ACTIONS TO TAKE:
a: In the microbiome cooperation text, rewrite the paragraph that begins "This prediction is robust" as a short bulleted list that keeps its main facts.
b: Extend the microbiome cooperation text by continuing it after its final sentence.

DOCUMENT TEXT:
* * * *
We can see this effect as we decrease relatedness in the model—equivalent to increasing the number of different strains competing within the host—with a decrease in the region where cooperation is favoured (Fig. 1). Another key factor is the benefit to cost ratio: how much a recipient gains from cooperation relative to the costs of being cooperative. As relatedness is reduced, cooperation only evolves for a relatively high benefit to cost ratio (Fig. 1). Relatedness in the model captures the effects of competition between strains i.e. strains within the same niche in a host. However, a system like the human microbiome contains many such niches and many species that fill them. Here, a requirement for a high benefit to cost ratio may present a significant barrier to cooperation. With many species in a host, each symbiont strain is relatively rare and, all else being equal, less able to provide strong benefits for the host. This effect suggests that, in addition to the impact of low relatedness and competition within a given niche (Fig. 1), between-species diversity may also limit the evolution of cooperation in microbiomes.

### Chronic symbiont competition can be fatal for cooperation

A standard model of cooperation between species, therefore, suggests that systems like the human microbiome may have limited scope for cooperative evolution. However, missing from such models is the potential for there to be many symbiont generations per host generation. For example, one human generation can take ~30 y in contrast to symbiotic bacteria estimated to replicate on a timescale of hours37. This means that competition between strains is prolonged and chronic. Introducing this prolonged competition into the model (Methods) causes further problems for the evolution of cooperation (Fig. 1). Cooperating symbionts perform particularly poorly under these conditions, because their investment in the host makes them grow more slowly than symbionts that do not cooperate. The effect is to further decrease the likelihood of symbiont cooperation (i.e., at high ‘generation ratios’ in Fig. 1, Supplementary Fig 1). This, in turn, disincentivises the host from investing in the symbionts, which leads to a collapse of cooperation between host and microbiota.

This prediction is robust to changes in parameters and modelling assumptions. High generation ratios lead to the collapse of cooperation across broad parameter sweeps of both relatedness and the cost-to-benefit ratio of cooperation (Fig. 1c). The shape of the relationship between the investment in cooperation and its benefit can be important in some contexts38,39. We compared a range of functional forms relating symbiont cooperation to host benefit, and found consistently that cooperation collapses at high generation ratios (Supplementary Fig 1). Increasing symbiont immigration from the environment (M) to very high levels does generate cooperation. However, this only occurs because we assume a baseline level of cooperation in these immigrants, and this forcing effect on cooperation is again not robust to high generation ratios (Supplementary Fig 2).
* * * *
(Items from a data source)
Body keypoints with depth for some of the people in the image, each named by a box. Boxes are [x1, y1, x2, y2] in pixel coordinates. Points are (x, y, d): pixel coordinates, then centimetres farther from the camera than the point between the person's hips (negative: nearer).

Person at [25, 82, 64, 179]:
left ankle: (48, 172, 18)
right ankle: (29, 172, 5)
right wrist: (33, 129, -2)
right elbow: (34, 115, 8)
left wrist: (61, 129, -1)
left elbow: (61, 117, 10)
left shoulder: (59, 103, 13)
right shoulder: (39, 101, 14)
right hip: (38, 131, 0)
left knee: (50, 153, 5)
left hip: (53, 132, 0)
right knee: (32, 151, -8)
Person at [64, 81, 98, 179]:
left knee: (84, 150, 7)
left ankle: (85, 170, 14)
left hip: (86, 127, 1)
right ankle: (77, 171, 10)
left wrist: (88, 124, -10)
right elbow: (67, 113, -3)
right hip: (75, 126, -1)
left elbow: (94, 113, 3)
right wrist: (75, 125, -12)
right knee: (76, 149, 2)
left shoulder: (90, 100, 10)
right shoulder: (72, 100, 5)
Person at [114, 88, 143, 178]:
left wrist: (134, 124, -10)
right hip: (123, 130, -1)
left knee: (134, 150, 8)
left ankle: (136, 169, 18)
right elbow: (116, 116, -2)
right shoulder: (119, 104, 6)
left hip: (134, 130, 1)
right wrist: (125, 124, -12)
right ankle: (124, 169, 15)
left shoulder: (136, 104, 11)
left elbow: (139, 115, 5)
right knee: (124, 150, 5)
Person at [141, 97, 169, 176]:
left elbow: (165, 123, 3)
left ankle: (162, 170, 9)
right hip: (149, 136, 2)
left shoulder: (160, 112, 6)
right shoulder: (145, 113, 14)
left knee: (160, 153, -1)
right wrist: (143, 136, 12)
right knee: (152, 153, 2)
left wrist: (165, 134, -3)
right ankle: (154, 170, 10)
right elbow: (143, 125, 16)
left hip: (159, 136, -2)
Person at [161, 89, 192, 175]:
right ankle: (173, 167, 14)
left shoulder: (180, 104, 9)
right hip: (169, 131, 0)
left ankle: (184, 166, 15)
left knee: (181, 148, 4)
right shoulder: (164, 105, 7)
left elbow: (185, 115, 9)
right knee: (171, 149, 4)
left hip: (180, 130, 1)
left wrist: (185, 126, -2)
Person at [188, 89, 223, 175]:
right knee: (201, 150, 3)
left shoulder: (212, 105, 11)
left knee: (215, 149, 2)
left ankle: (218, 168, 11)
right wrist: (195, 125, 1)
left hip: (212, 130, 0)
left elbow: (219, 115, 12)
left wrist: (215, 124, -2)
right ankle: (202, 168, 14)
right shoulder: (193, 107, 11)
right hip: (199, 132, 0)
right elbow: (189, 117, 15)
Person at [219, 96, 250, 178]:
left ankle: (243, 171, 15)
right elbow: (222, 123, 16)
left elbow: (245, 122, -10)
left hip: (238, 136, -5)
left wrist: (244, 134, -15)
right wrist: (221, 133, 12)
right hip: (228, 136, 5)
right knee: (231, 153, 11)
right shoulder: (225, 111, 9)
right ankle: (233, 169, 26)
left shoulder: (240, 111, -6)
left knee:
* * * *
ANSWERS:
a:
- The prediction holds up under changes in parameters and modelling assumptions.
- Across broad sweeps of both relatedness and the cost-to-benefit ratio of cooperation, high generation ratios lead to the collapse of cooperation (Fig. 1c).
- The shape of the relationship between investment in cooperation and its benefit can matter in some contexts. However, a range of functional forms linking symbiont cooperation to host benefit consistently showed cooperation collapsing at high generation ratios (Supplementary Fig 1).
- Very high symbiont immigration from the environment (M) does generate cooperation. This happens only because immigrants are assumed to have a baseline level of cooperation, and this forcing effect also fails at high generation ratios (Supplementary Fig 2).

b:
Where does the human microbiome fit within these parameter sweeps? The available estimates for average symbiont relatedness is relatively high40 but, critically, the generation ratio is extremely high due to human life span being so long relative to that of microbes. These parameters again, therefore, lead to the prediction that cooperation will collapse due to competition within hosts (Supplementary Fig 3a).

### Host control can rescue cooperation in the microbiome

Our findings fit well with another recent model of host-microbiota evolution, which also concluded that the conditions for cooperation were very limited in systems like the mammalian microbiota26. However, we have so far overlooked the expectation that a host is under strong selection to promote symbiont cooperation10,11,30. Hosts can promote cooperation in a variety of ways, including selective feeding, influencing adhesion to the mucosa, and, of course, via the immune system28,29,30. Animal immune systems, for example, use toll-like receptors (TLRs) to detect conserved microbial features known as microbial associated molecular patterns (MAMPs), such as lipopolysaccharide and flagella. The presence of MAMPs can drive inflammation or other responses that targets and suppresses microbes41. Many of these mechanisms are of course already well known to counter specific pathogens42,43,44. Here, we are interested in their role more broadly in the evolution of a cooperative microbiota.

Our model predicts that allowing host control mechanisms to evolve will often rescue the evolution of cooperation (Fig. 2, Supplementary Fig 1)25. This prediction fits with a growing body of theory and data in social evolution supporting the importance of control (or ‘enforcement’) mechanisms for the evolution of cooperation, including a model of the plant microbiome27,45, When is host control most important for the evolution of cooperation? At low generation ratios, we find that control will only evolve under conditions where relatedness is relatively low. This result fits with classic evolutionary theory46 and occurs because host control is less effective and useful when relatedness is high. At higher generation ratios, the effects of relatedness are weakened by extended competition and evolution within the symbionts, and host control evolves across the whole range of relatedness (Fig. 2c).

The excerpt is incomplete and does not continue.